1; the clutch block member also has a non-circular, constant curved surface, and has a circumferential surface that is radially opposed to, substantially coaxial with, and in an adjacent relationship with the inner circumferential surface; ; During crushing operation, the elastomer unit is deformed by the reaction torque applied to the crusher head, and during no-load operation, the elastomer unit damps the vibrations generated within the crusher, and provides sufficient resistance torque, causing the crusher head to spin together with the eccentric body. A spin stop device characterized in that it prevents the spin from occurring. (2) The crusher head is positioned such that the crusher head rotates around the apex of rotation, and the adjacent surfaces of the clutch block member and the elastomer integrally cross a horizontal plane passing through the apex of the scissors rotation [-, the elastomer integrally Claim 111 characterized in that amorphous and linear deformations along the direction are minimized, and the action exerted on the elastomer body is primarily a relative angular displacement and associated deformation. Spin stop device as described in section. (3) An axial opening 8 in which the elastomer is fixed to the crusher head and has the inner circumferential surface described above.
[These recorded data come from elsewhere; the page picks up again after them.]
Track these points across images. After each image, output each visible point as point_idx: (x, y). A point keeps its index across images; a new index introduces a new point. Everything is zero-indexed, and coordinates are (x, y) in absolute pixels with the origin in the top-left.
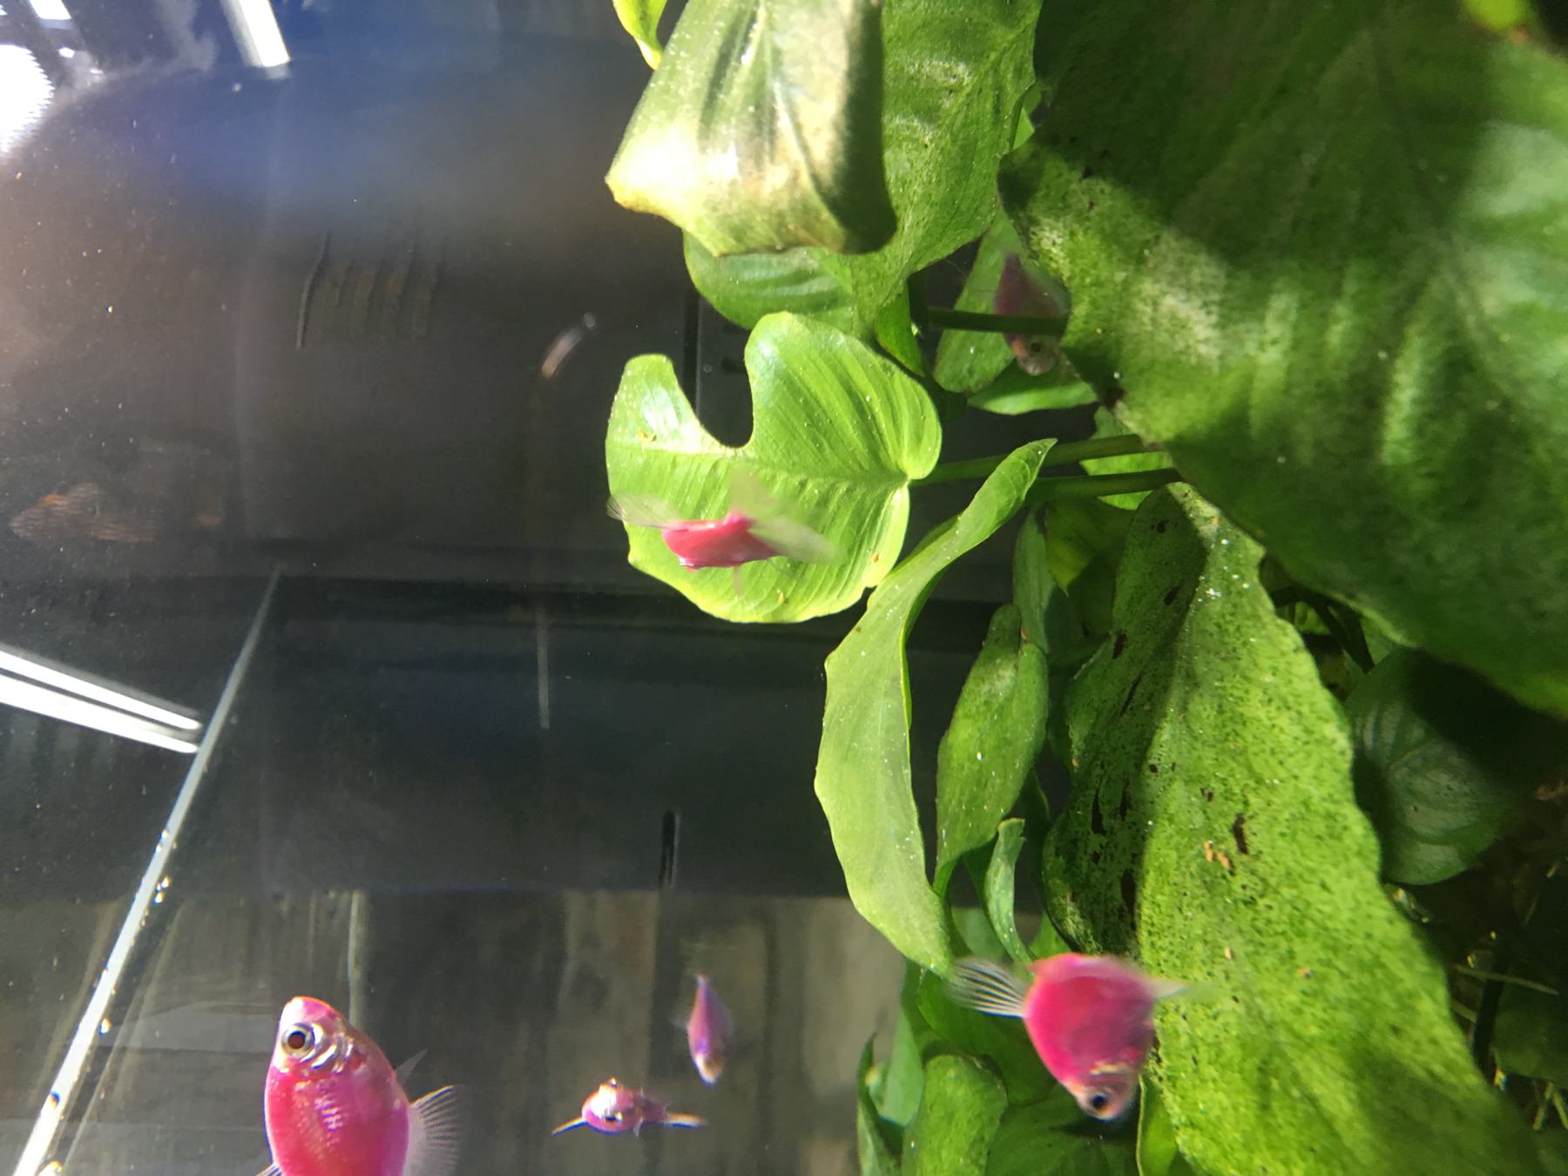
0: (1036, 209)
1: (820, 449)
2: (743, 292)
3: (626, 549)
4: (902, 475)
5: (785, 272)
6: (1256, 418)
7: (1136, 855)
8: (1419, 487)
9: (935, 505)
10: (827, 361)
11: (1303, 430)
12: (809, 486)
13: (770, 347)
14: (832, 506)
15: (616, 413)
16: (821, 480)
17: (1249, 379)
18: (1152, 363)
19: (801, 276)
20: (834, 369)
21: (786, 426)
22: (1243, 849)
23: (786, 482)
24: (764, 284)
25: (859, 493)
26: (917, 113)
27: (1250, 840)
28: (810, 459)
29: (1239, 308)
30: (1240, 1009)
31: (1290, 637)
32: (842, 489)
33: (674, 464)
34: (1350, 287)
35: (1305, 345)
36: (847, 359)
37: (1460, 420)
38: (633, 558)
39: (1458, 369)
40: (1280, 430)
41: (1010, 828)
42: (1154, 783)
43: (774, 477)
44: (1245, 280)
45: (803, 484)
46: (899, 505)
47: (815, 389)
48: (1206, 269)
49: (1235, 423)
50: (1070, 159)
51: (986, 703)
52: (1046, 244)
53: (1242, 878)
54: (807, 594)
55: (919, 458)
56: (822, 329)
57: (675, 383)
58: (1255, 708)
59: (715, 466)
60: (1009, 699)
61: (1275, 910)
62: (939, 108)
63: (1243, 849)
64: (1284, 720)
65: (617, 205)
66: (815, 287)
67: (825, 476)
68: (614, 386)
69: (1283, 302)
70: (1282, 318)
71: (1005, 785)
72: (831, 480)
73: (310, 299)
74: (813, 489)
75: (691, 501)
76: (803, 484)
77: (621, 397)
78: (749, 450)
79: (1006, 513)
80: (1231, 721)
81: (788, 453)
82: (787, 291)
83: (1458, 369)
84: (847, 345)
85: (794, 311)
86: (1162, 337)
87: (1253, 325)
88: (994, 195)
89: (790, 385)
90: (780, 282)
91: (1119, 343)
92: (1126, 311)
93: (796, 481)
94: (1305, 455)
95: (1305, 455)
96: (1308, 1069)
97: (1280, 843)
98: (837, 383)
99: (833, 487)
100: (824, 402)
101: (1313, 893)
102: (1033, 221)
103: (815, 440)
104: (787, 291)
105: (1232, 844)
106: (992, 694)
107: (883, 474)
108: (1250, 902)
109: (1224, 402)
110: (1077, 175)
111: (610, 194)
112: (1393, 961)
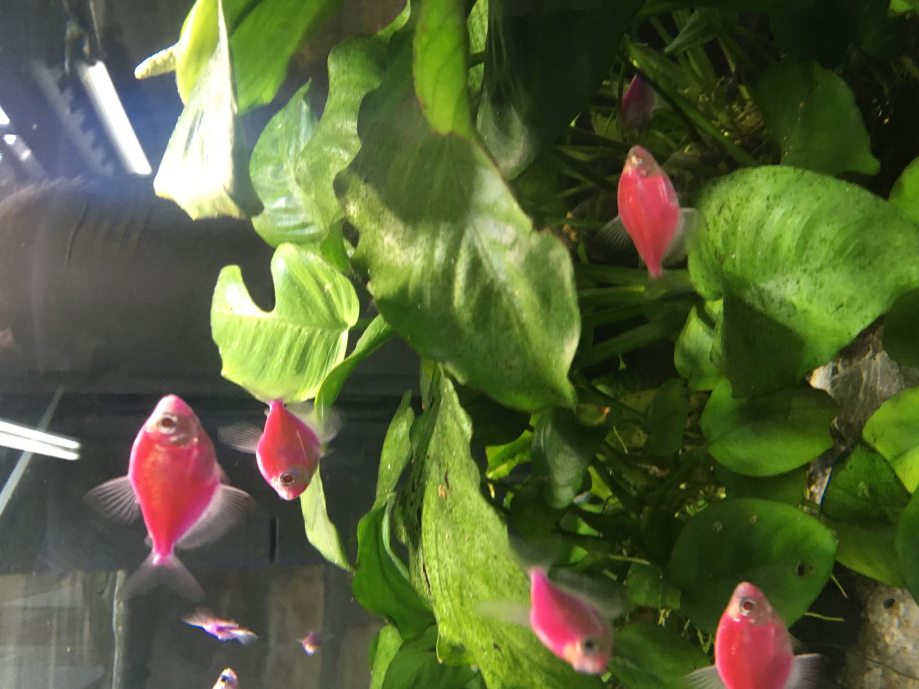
0: (349, 197)
1: (307, 313)
2: (278, 233)
3: (221, 367)
4: (344, 325)
5: (297, 223)
6: (411, 289)
7: (422, 500)
8: (466, 316)
9: (355, 335)
10: (307, 267)
11: (428, 294)
12: (303, 331)
13: (283, 263)
14: (314, 342)
15: (216, 297)
16: (308, 328)
17: (411, 272)
18: (382, 265)
19: (304, 226)
20: (310, 271)
21: (290, 300)
22: (448, 486)
23: (292, 330)
24: (288, 229)
25: (326, 335)
26: (341, 146)
27: (450, 482)
28: (303, 318)
29: (410, 241)
30: (452, 561)
31: (450, 386)
32: (318, 332)
33: (240, 322)
34: (442, 233)
35: (429, 258)
36: (315, 266)
37: (478, 289)
38: (226, 372)
39: (476, 266)
40: (419, 294)
41: (390, 498)
42: (428, 463)
43: (286, 328)
44: (409, 229)
45: (300, 330)
46: (344, 337)
47: (303, 281)
48: (400, 226)
49: (404, 290)
50: (360, 175)
51: (395, 440)
52: (352, 213)
53: (449, 500)
54: (305, 387)
55: (351, 317)
56: (303, 252)
57: (241, 279)
58: (449, 422)
59: (259, 322)
60: (403, 438)
61: (457, 512)
62: (350, 145)
63: (448, 486)
64: (455, 425)
65: (157, 197)
66: (311, 231)
67: (311, 325)
68: (214, 283)
69: (422, 239)
70: (421, 245)
71: (395, 476)
72: (313, 328)
73: (74, 238)
74: (305, 333)
75: (249, 340)
76: (300, 330)
77: (218, 288)
78: (274, 314)
79: (373, 338)
80: (444, 427)
81: (292, 314)
82: (298, 232)
83: (476, 266)
84: (314, 258)
85: (291, 242)
86: (385, 254)
87: (413, 249)
88: (332, 193)
89: (292, 281)
90: (295, 228)
91: (371, 257)
92: (375, 243)
93: (296, 329)
94: (428, 303)
95: (428, 303)
96: (473, 583)
97: (457, 481)
98: (312, 279)
99: (314, 332)
100: (307, 288)
101: (467, 502)
102: (347, 202)
103: (304, 307)
104: (298, 232)
105: (445, 487)
106: (397, 436)
107: (338, 324)
108: (451, 510)
109: (401, 282)
110: (362, 182)
111: (153, 191)
112: (490, 525)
1, the clutch block member has a cross-sectional shape similar to the cross-sectional shape of the opening, but with slightly different dimensions, so that the friction and deformation components, which together form the overall resistance torque, have different characteristics. Claim 12 in which the feature 41I is that
Spin stop device as described in section. (4) The clutch block member is fixed to the frame 10 of the crusher and attached to a fixed spindle extending in the axial direction, and the spindle extends in the axial direction for conveying lubricating oil to the interface between the clutch block member and the elastomer. 4. A spin stop device as claimed in claim 3, characterized in that it is provided with a channel 68 that has a cylindrical shape. (5) The spin stop device according to claim 3aK, wherein the cross-sectional shape is a square with chamfered corners. (bJ frame and said frame K) Ijj) A stationary assembly including a crusher bowl attached thereto and a fixed assembly pivoting within the crusher bowl about a pivot apex to crush the reel between the head and the bowl. A crusher head is attached to the crusher head, and an eccentric body is rotatably driven around an axis and has a crushing surface on which a part of the head is pivotally supported. In a spin stop device fIL for a conical crusher which imparts a spin torque to the head that tends to spin the head in the same direction,
an elastomer 1 integrally attached and shouldering the engagement surface; connected to the other of the fixing assembly and the head, and the elastomer 1 integrally shouldering the engagement surface;
．． a clutch block member having an engaging surface that faces and can be secured to the engaging surface of the elastomer integrated therein; A certain amount of torque is required to deform the elastomer unit so that the passing retaining surfaces can rotate relative to each other, and the torque from the bowl is larger than the above-mentioned constant torque required to deform the elastomer unit during load operation. The crusher head can rotate against the crusher bowl due to the reaction torque applied to the head via the crushed rock, and when no load is applied, the elastomer unit provides a resistance torque greater than the above spin torque, and the head acts as an eccentric body. A spin stop device characterized in that it has a lock to prevent it from spinning together.